Other thoughts for OP:
1) I think the best place to find what you're looking for is either YC's matching, or Indiehackers, or cold emailing people
2) Lifestyle businesses are fantastic! And there are many more people doing 7 figures in profit from software lifestyle businesses than people are aware of. (But also, a "measly 1M business" is really hard, and most businesses never get to 1mm/year annual profit)
3) It's very tough! Luck + relationships/access + skill + decades of practice/attempts. (Took me ~17 years of doing side projects before I had 2 businesses that worked)
4) Main skills needed: 1) Building things 2) Selling/distributing things
5) Focus on ideas where it'd be easiest for you to get the first customers. I'm also heavily biased to B2B, so focus on B2B areas where you personally know people who could be your first 5 customers.
6) > management consultants/MBAs who don't want to take the plunge and quit their regular jobs, but would be happy to do a few days a month to get a feel for startups
I'd suggest avoiding those as co-founders! Unless they can get you a first 5 customers. My sense is that most MBA skills aren't useful for getting a business off the ground, they're more useful for management consulting (which - what real value is that anyway).
7) Another option is to start small. Start yourself, build something for yourself. Do that as a side project.

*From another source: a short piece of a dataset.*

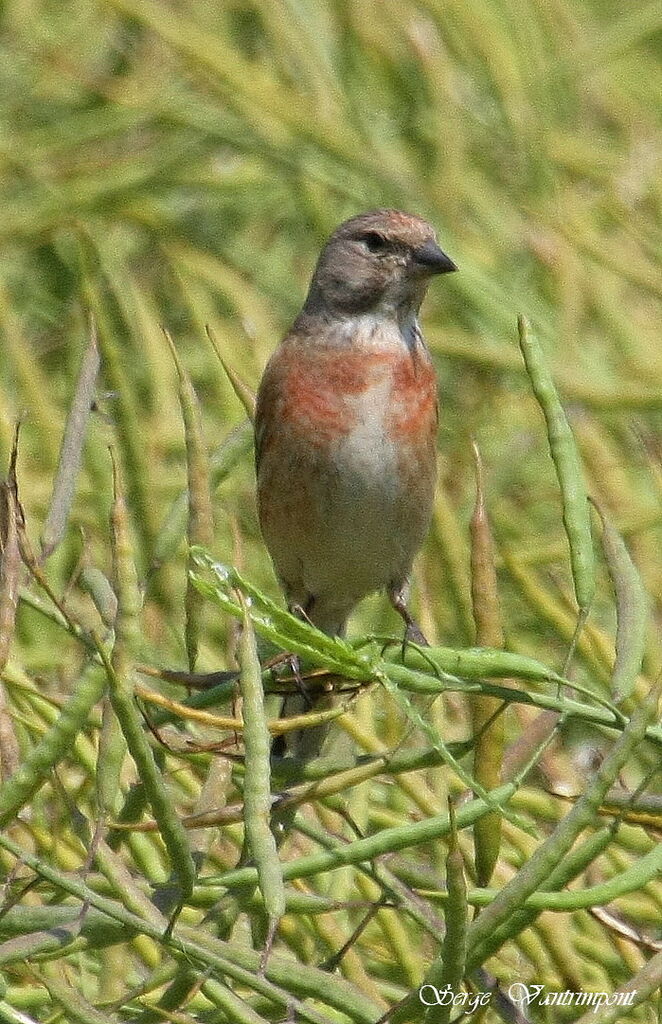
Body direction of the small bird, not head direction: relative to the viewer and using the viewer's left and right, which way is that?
facing the viewer and to the right of the viewer
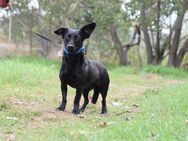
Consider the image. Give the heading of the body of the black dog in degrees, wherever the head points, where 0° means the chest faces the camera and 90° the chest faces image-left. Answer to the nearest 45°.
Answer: approximately 45°
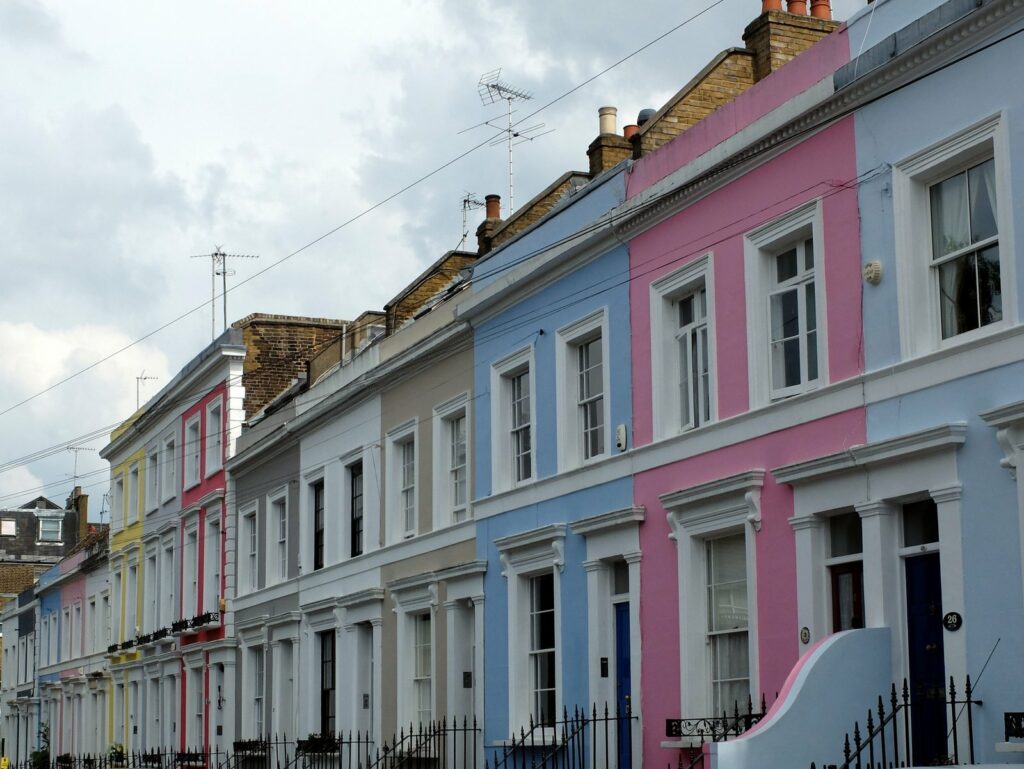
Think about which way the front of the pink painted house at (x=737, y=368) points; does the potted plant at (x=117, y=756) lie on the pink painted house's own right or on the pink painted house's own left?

After a year, you'll probably have seen bigger problems in the course of building that side project. So at that point, switch and build a product that solves one of the problems you faced while building the first product. Repeat that for a couple years and you'll probably end up at some big $$ problems.
8) It takes a lot of reps to get good. I think the most underrated factor is how much time would you be willing to put into the thing you're working on. My suggestion is to sample many projects. Treat them all as side projects. Work on them for a few days (build product, chat casually with customers). Then ask yourself which one you most enjoy working on and where you could see yourself working on it for 6 weeks. Then work on that for 6 weeks, then scale up to 3 months, then 18 months. Takes time, so the one you'd most enjoy putting lots of hours into for weeks/months/years is probably the one most likely to succeed. And don't pick in the abstract / don't pick based on the idea, actually try working on them and pick based on how it feels to work on it - like taking a bite out of every dish at a restaurant - and then see which one you want to keep "eating".
9) Co-founders are great if a) you are capable enough to do something yourself and b) they bring something gamechanger you don't have c) they raise the ceiling for what the business is capable of. One of my businesses I did solo, the other with a 50-50 cofounder. Both worked out great, I think both paths are good. But the main takeaway from this point is to "be so good that you don't need them".
10) Pick something where you in your "sampling" you see that you enjoy the two critical pieces for that product/side project - building that product and reaching buyers for that product. The journey takes so so long that you have to be able to enjoy it.